• [本文]
***

1. 1966 Continental Ballroom, Santa Clara, CA

 1.50ドル。81/2 - 121/2 とポスターにあるのは、8時半から12時半のことか。ポスターのイラストはアダムズ・ファミリー。


2. 1968 Shrine Exhibition Hall, Los Angeles, CA

 2日連続のランの2日目。カントリー・ジョー&ザ・フィッシュの前座。この日は1時間強やっている。


3. 1969 Fillmore Auditorium, San Francisco, CA

 3日連続のランの最終日。曲数にして全体の約6割、1時間15分が《Dave’s Picks Bonus Disc 2013》でリリースされた。

 全体に前日よりもエネルギーのレベルが上。ガルシアのギターもこちらの方が調子が良い。オープナーはピグペンのブルーズ・ナンバーで、前日とは人が変わったよう。切れ目無しに続く〈New Speedway Boogie〉は2度目の演奏だが、ずっとスムーズに歌われる。〈China Cat Sunflower> I Know You Rider〉でのジャムも全員が噛みあっている。そこから切れ目無しに〈Black Peter〉に移るあたりも調子の良い証。〈The Other One〉は組曲でやっているが、ここではドラムスのソロとそれに続く〈The Other One〉のみピックアップして、前後の〈Cryptical Envelopment〉は省略。ドラムスは主にクロイツマンが叩き、ハートは時折りオカズを入れる。

***

• [提供資料]

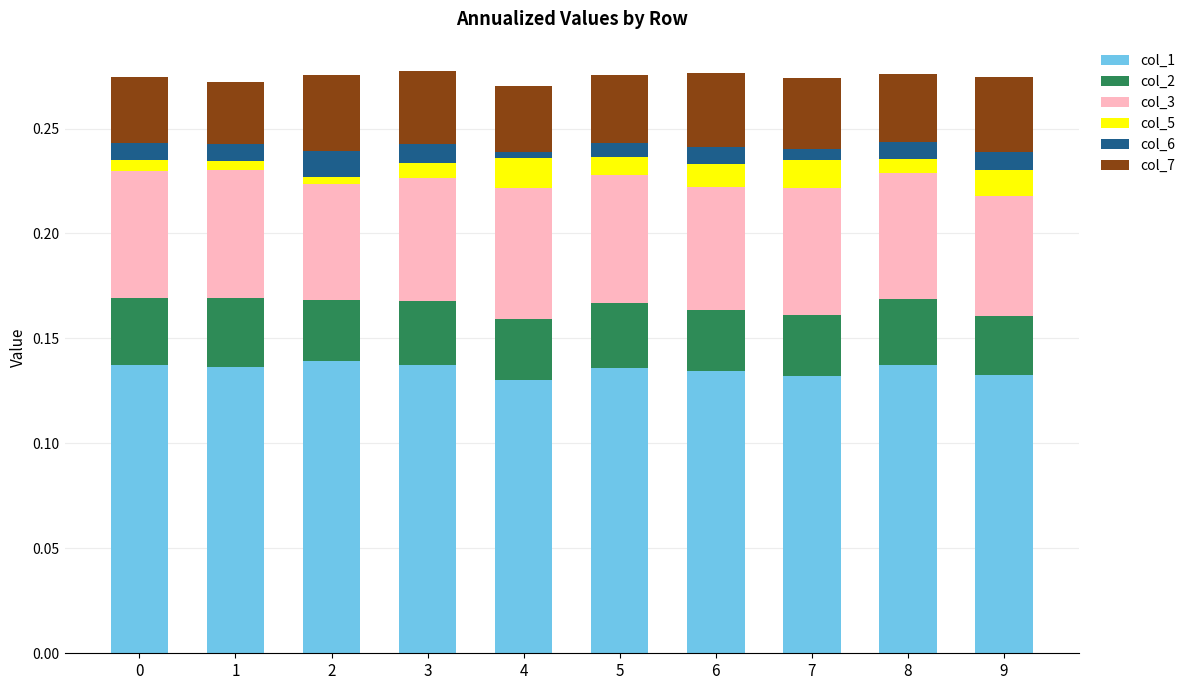

What is the total value across all series at 8?

0.3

***

• [解答する設問]
**A)** 本文によると、1969年のフィルモア・オーディトリアム公演でドラムスを主に叩いたのは誰か。
**B)** 本文の「2日連続のランの2日目。カン」から「Bonus Disc 2013》でリリースされた。」までを、その語句も含めて一字一句違えずに書き写してください。
資料の各行は本文とは関係がない。

• [設問別の解答]
**A)** クロイツマン。

**B)**
2日連続のランの2日目。カントリー・ジョー&ザ・フィッシュの前座。この日は1時間強やっている。


3. 1969 Fillmore Auditorium, San Francisco, CA

 3日連続のランの最終日。曲数にして全体の約6割、1時間15分が《Dave’s Picks Bonus Disc 2013》でリリースされた。